Speaking to the New York Post, food writer Fred Minnick stated that the workers were increasing their leverage by threatening a strike at that time as opposed to during the middle of the year when production slows down. Additionally, he stated that, while a short-term strike probably would not have a significant effect on product availability, a strike lasting several weeks or a month could cause shortages in Jim Beam products. On October 14, an updated contract proposal was presented by the company, but in another round of voting, workers rejected it in a vote of 174–46. A UFCW official declined to say the changes that had been made to the proposal, though the company later stated that the revised proposal included concessions regarding overtime, increased wages, and the use of temporary workers. An article in Labor Notes states that this contract would have increased wages for about 50 of the lower-paid employees by up to 35 percent, but a Local 111D member interviewed by the magazine claimed that only about five of those workers voted in favor of the deal. With the second rejection, the workers were scheduled to go on strike at midnight, though a company official stated that they were willing to meet with union representatives before the contract expired. The strike would be the first in Jim Beam's history.

== Course of the strike ==
With no replacement contract in place, the strike commenced after midnight on the morning of October 15, with picketing beginning shortly thereafter. The walkout involved about 252 employees at the Boston and Clermont facilities, though the company's facility in Frankfort and their Maker's Mark facility in Loretto, Kentucky, were unaffected. A spokesperson for the company stated that, as a result of the strike, the company would be implementing a contingency plan, though they did not state whether or not that plan included hiring nonunion labor. As a result, the distilleries operated throughout the duration of the strike. President Mudd stated that the union and company would have an informal meeting on October 16, but they did not expect any new contract proposals to be made at that time. Following the meeting, which the company called a "constructive session", negotiations with a federal mediator were expected to recommence on October 18. On October 20, the union announced that a new tentative agreement had been reached with the company, with the details to be revealed later that day and a vote to be held the following day. The next day, union members ratified the new contract, and as this vote occurred on a Friday, the employees would return to work the following Monday.

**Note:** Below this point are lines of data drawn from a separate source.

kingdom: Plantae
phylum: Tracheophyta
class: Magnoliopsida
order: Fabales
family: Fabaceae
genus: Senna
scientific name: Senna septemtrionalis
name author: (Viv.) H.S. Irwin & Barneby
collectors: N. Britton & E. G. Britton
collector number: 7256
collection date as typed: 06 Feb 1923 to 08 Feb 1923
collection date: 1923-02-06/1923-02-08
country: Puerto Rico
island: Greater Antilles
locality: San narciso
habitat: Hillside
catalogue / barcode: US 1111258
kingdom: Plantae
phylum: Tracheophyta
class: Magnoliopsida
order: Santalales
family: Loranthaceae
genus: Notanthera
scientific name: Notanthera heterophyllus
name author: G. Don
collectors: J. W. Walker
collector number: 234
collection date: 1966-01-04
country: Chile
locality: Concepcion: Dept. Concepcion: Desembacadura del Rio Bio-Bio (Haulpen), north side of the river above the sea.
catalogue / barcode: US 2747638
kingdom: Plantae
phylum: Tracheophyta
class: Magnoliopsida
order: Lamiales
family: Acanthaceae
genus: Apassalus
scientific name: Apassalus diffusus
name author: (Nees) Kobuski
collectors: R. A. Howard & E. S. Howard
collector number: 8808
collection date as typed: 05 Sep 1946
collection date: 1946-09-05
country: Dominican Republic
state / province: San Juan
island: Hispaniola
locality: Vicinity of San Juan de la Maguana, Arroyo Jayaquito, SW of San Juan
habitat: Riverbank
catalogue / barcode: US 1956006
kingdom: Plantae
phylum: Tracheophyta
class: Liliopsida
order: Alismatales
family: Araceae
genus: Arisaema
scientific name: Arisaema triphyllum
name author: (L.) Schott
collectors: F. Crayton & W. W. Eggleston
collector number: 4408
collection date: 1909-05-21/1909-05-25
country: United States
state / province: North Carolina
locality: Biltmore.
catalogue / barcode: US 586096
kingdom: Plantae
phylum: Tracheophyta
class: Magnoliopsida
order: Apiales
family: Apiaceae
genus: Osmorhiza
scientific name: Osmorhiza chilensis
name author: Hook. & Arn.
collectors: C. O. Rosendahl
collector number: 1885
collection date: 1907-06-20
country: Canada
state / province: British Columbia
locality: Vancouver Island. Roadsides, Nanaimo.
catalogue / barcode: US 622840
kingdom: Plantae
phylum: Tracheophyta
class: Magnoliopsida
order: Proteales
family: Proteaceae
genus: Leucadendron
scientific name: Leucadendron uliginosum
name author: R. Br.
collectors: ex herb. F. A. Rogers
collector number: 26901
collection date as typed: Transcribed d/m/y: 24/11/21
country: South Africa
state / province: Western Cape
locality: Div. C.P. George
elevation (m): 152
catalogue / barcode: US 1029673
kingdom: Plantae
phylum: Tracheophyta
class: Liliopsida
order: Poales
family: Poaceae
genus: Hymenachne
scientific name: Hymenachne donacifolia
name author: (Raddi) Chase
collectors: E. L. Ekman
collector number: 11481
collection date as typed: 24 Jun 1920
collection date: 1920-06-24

The contract was accepted in a landslide vote of 204–19. Local 111D members, speaking to In These Times, stated that the new two-year contract included a cap on the number of temporary workers hired by the company and a commitment from management to hire more full-time workers. Specifically, temporary workers would be capped at 25 percent of the workforce, there would no longer be a two-tier wage system for full-time employees, and the company would hire at least 27 full-time employees. Additionally, Mudd stated that the contract addressed equal pay for equal work and that, while the union had wanted to avoid a strike in the first place, the labor dispute was a general success for the union members. Officials from both the union and company stated that the resolution to the strike was due in large part to good faith discussions and bargaining between the two. Within two weeks of the end of the strike, Jim Beam had already hired seven new full-time employees and had ended mandatory overtime.